TITLE:
The New Silicon Triangle: Algorithmic Capital, Executive Power, and the Restructuring of U.S. Foreign Policy Decision-Making
AUTHORS:
Xiaoqing Zhang
KEYWORDS:
Artificial Intelligence, New Silicon Triangle, U.S. Foreign Policy Decision-Making, Algorithmic Politics, State-Tech Fusion, Trump Administration
JOURNAL NAME:
Open Journal of Political Science,
Vol.16 No.3,
June
15,
2026
ABSTRACT: This paper analyzes the intervention mechanisms and strategic consequences of U.S. artificial intelligence (AI) companies in U.S. government foreign, military, and diplomatic decision-making during the Trump administration’s second term. It argues that AI firms and related chip and software companies—represented by Palantir, Anthropic, OpenAI, Nvidia, and xAI—have penetrated the formulation and implementation of national foreign policy through technology embedding, personnel circulation, and data sharing, forming a tight decision-making alliance with the White House and the Department of War. This paper terms this configuration the “New Silicon Triangle” to distinguish it from the established use of the same phrase to describe the semiconductor relationship among the United States, Chinese Mainland, and the Taiwan region. While the New Silicon Triangle ostensibly enhances executive agility and accelerates resource allocation in great-power technological competition, it systematically erodes democratic accountability, fragments foreign-policy coherence, depletes soft-power resources, and subordinates strategic deliberation to commercial and computational logics.
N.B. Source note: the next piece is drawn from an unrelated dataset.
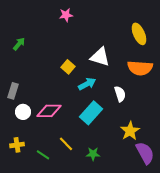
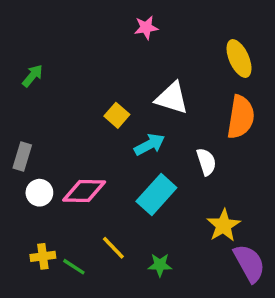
pink star: (66, 15) -> (146, 28), moved
orange semicircle: (140, 68) -> (241, 117), turned -85
yellow cross: (17, 145) -> (43, 256), moved

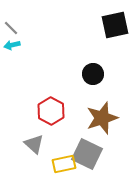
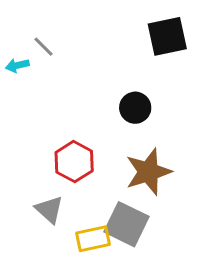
gray line: (11, 28) -> (43, 47), moved

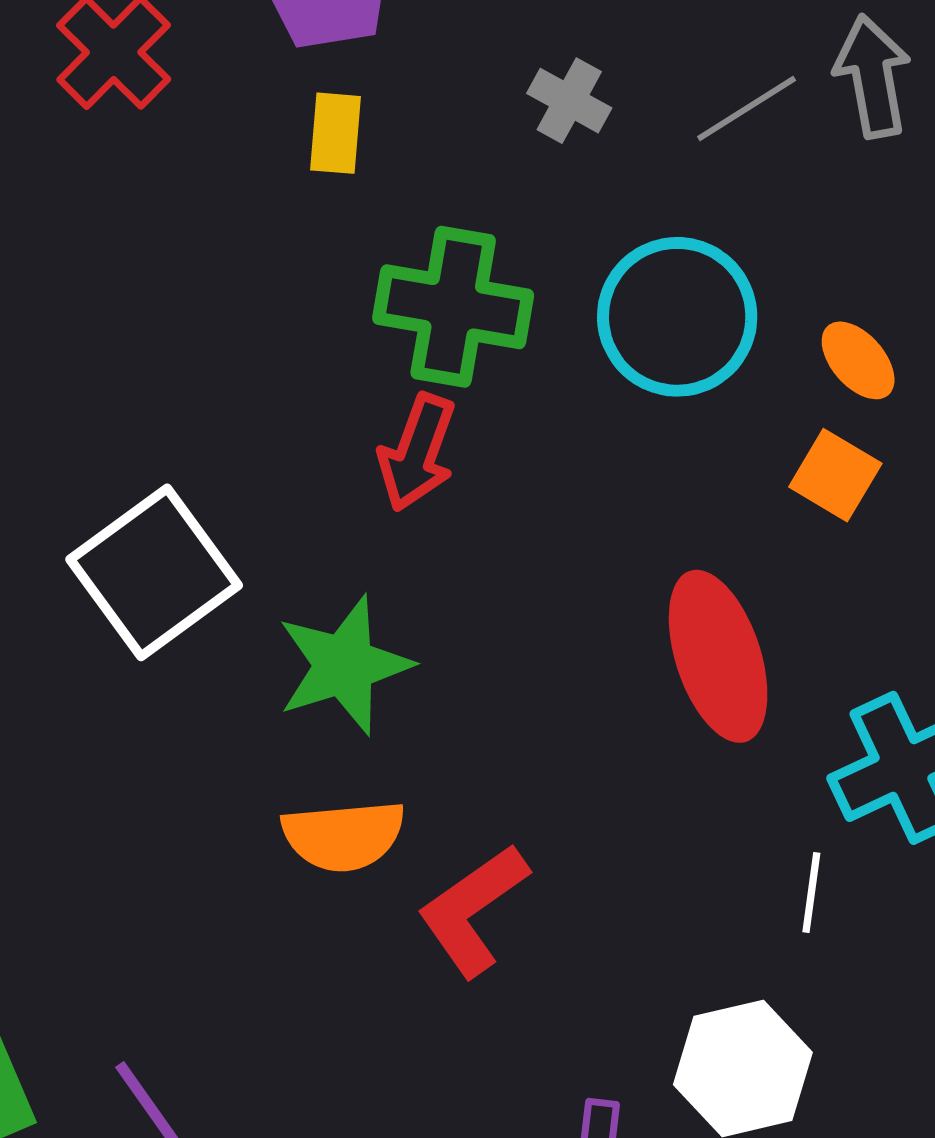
By identifying four embedding mechanisms—formal institutional restructuring, algorithmic monopoly over military power, algorithm-driven populist mobilization, and the reshaping of decision-making architecture—and five strategic consequences—cognitive closure, alliance centrifugality, policy fragmentation, soft-power depletion, and domestic democratic erosion—the paper extends the classical iron-triangle tradition, brings the algorithmic-politics literature into dialogue with Foreign Policy Analysis, and offers the first systematic mapping of Trump-era institutional innovations (DOGE, the reconstituted PCAST under tech-capital leadership, Detachment 201) as a coherent restructuring of U.S. foreign-policy decision-making. The paper concludes that the New Silicon Triangle is not a solution to the American strategic predicament but a profound manifestation of it.